Legal, social systems unfair to fairer sex

Ruthu herself was not sure what to do next. She said, “It was 11 am and these guys were actually drunk. I was so terrified and shocked that I could not even react.” When the light changed to green, Ruthu just drove forward and in the process drove over one of the guy’s legs. “I am not sorry about it. This is not the first time, I have been harassed on the roads, but I drove away more out of fear than revenge,” she recalls.

Such incidents are not new or uncommon, but the worry is that they are increasing. Thousands of women, both working and home-makers face differing forms of harassment inside and outside the house. The number of cases where women report such occurrences are increasing, but for every woman who reports an offence, there are 10 who keep quiet about it. More so, as not many believe that the legal or social system is supportive of women who want to be heard about harassment.

“Laws are made for books. They are not of much use for women most of the time,” senior advocate Pramila Nesargi said. An outspoken activist for the rights of women, she also headed the State Women’s Commission for a while. Recalling the nature of complaints she received, she says, “Often we are the last resort for women. Finding no help from either the law or their families, these women found us the only hope fto hear their problems.”

Discouraged by families
Often, families discourage them from complaining and worse, blaming the girls for “inviting trouble” upon themselves. “Even though there are ample laws to protect the women in cases like dowry harassment or domestic violence, police action takes so long that the women are scared to rely on their support,” Nesargi says.

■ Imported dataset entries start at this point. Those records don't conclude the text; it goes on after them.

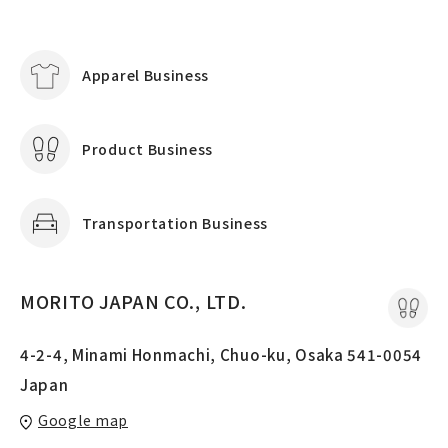
Apparel Business
Product Business
Transportation Business
MORITO JAPAN CO., LTD.
4-2-4, Minami Honmachi, Chuo-ku, Osaka 541-0054
Japan
Google map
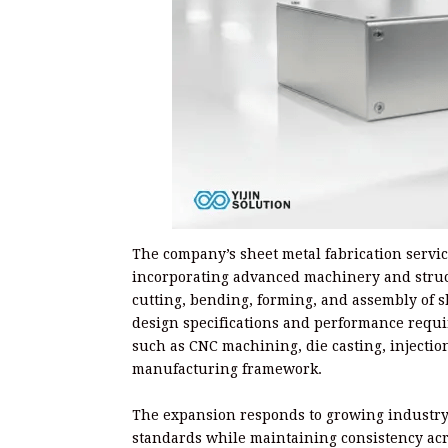
The company’s sheet metal fabrication servi
incorporating advanced machinery and struc
cutting, bending, forming, and assembly of 
design specifications and performance requi
such as CNC machining, die casting, injectio
manufacturing framework.
The expansion responds to growing industry
standards while maintaining consistency acr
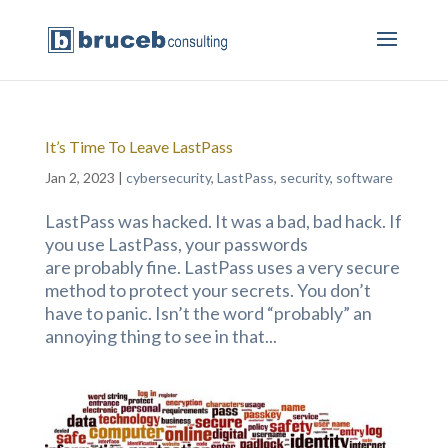
It’s Time To Leave LastPass
Jan 2, 2023
|
cybersecurity
,
LastPass
,
security
,
software
LastPass was hacked. It was a bad, bad hack. If
you use LastPass, your passwords
are probably fine. LastPass uses a very secure
method to protect your secrets. You don’t
have to panic. Isn’t the word “probably” an
annoying thing to see in that...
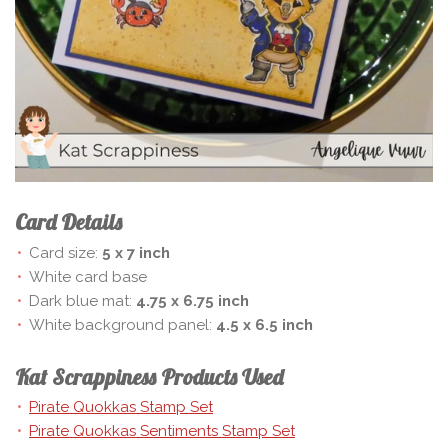
Card Details
Card size:
5 x 7 inch
White card base
Dark blue mat:
4.75 x 6.75 inch
White background panel:
4.5 x 6.5 inch
Kat Scrappiness Products Used
Pirate Quokkas Stamp Set
Pirate Quokkas Sentiments Stamp Set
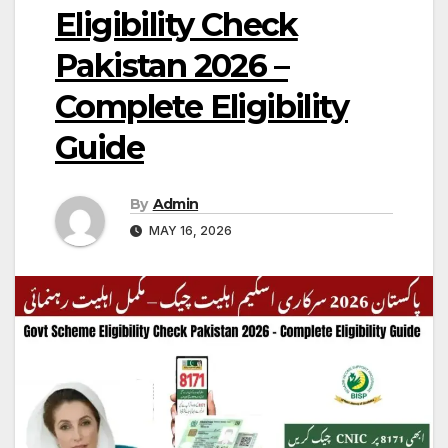
Eligibility Check
Pakistan 2026 –
Complete Eligibility
Guide
By
Admin
MAY 16, 2026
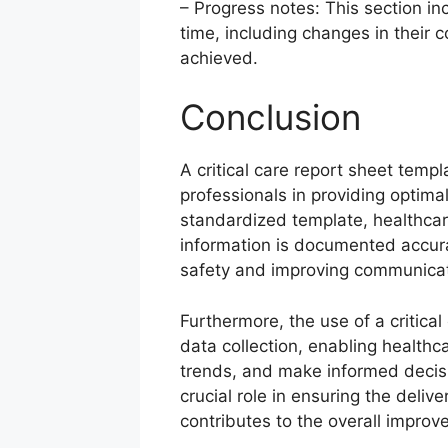
– Progress notes: This section in
time, including changes in their 
achieved.
Conclusion
A critical care report sheet templ
professionals in providing optimal c
standardized template, healthcar
information is documented accura
safety and improving communic
Furthermore, the use of a critical
data collection, enabling healthca
trends, and make informed decisi
crucial role in ensuring the delive
contributes to the overall impro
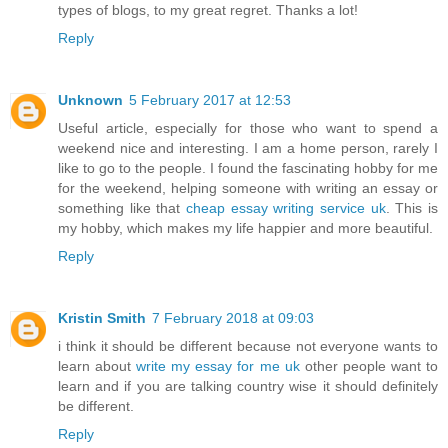
types of blogs, to my great regret. Thanks a lot!
Reply
Unknown
5 February 2017 at 12:53
Useful article, especially for those who want to spend a
weekend nice and interesting. I am a home person, rarely I
like to go to the people. I found the fascinating hobby for me
for the weekend, helping someone with writing an essay or
something like that
cheap essay writing service uk
. This is
my hobby, which makes my life happier and more beautiful.
Reply
Kristin Smith
7 February 2018 at 09:03
i think it should be different because not everyone wants to
learn about
write my essay for me uk
other people want to
learn and if you are talking country wise it should definitely
be different.
Reply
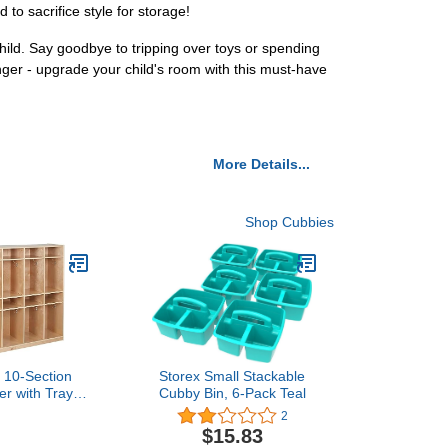
 to sacrifice style for storage!
hild. Say goodbye to tripping over toys or spending
nger - upgrade your child's room with this must-have
More Details...
Shop Cubbies
 10-Section
Storex Small Stackable
er with Tray
Cubby Bin, 6-Pack Teal
ompartments,
2
 Furniture,
$15.83
tural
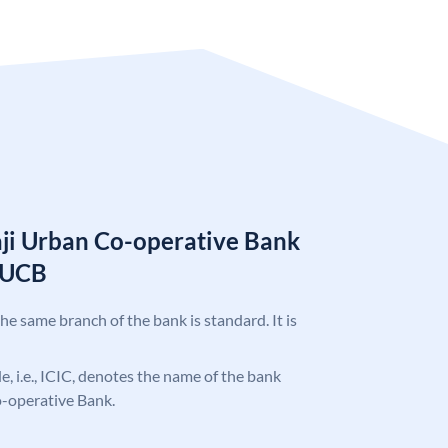
aji Urban Co-operative Bank
BUCB
the same branch of the bank is standard. It is
de, i.e., ICIC, denotes the name of the bank
o-operative Bank.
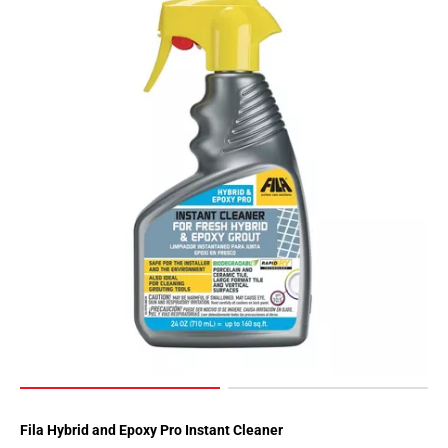
Fila Hybrid and Epoxy Pro Instant Cleaner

For Geetha Menon of Stree Jagruthi Samithi, the increase in the number of incidences of violence  is a definite sign of the male unease about the independence of women.
“Harassment existed earlier too, but there is a marked increase these days. Women have not yet learnt how to cope with this well. They have to understand why it is happening rather than feel alone asking why it happened to them alone,” she says.
She also suggests women gain self confidence and not get bogged down by the blame which is often directed at them when they complain of harassment. An organisation that is trying to change attitudes and perceptions is Blank Noise which works with the
victims.One of their campaigns has been about eve-teasing, to create awareness that women do not ask for it, but on another, more fundamental level, it has allowed women to overcome their apprehensions about sharing public space.

Geetha Menon
Stree Jagruthi Samithi
“Increasing freedom of women has also meant an increase in attacks on their mobility. In this patriarchal and fundamentalist society, as women come forward in new avenues, men seem to assert themselves by attacking them in different ways.”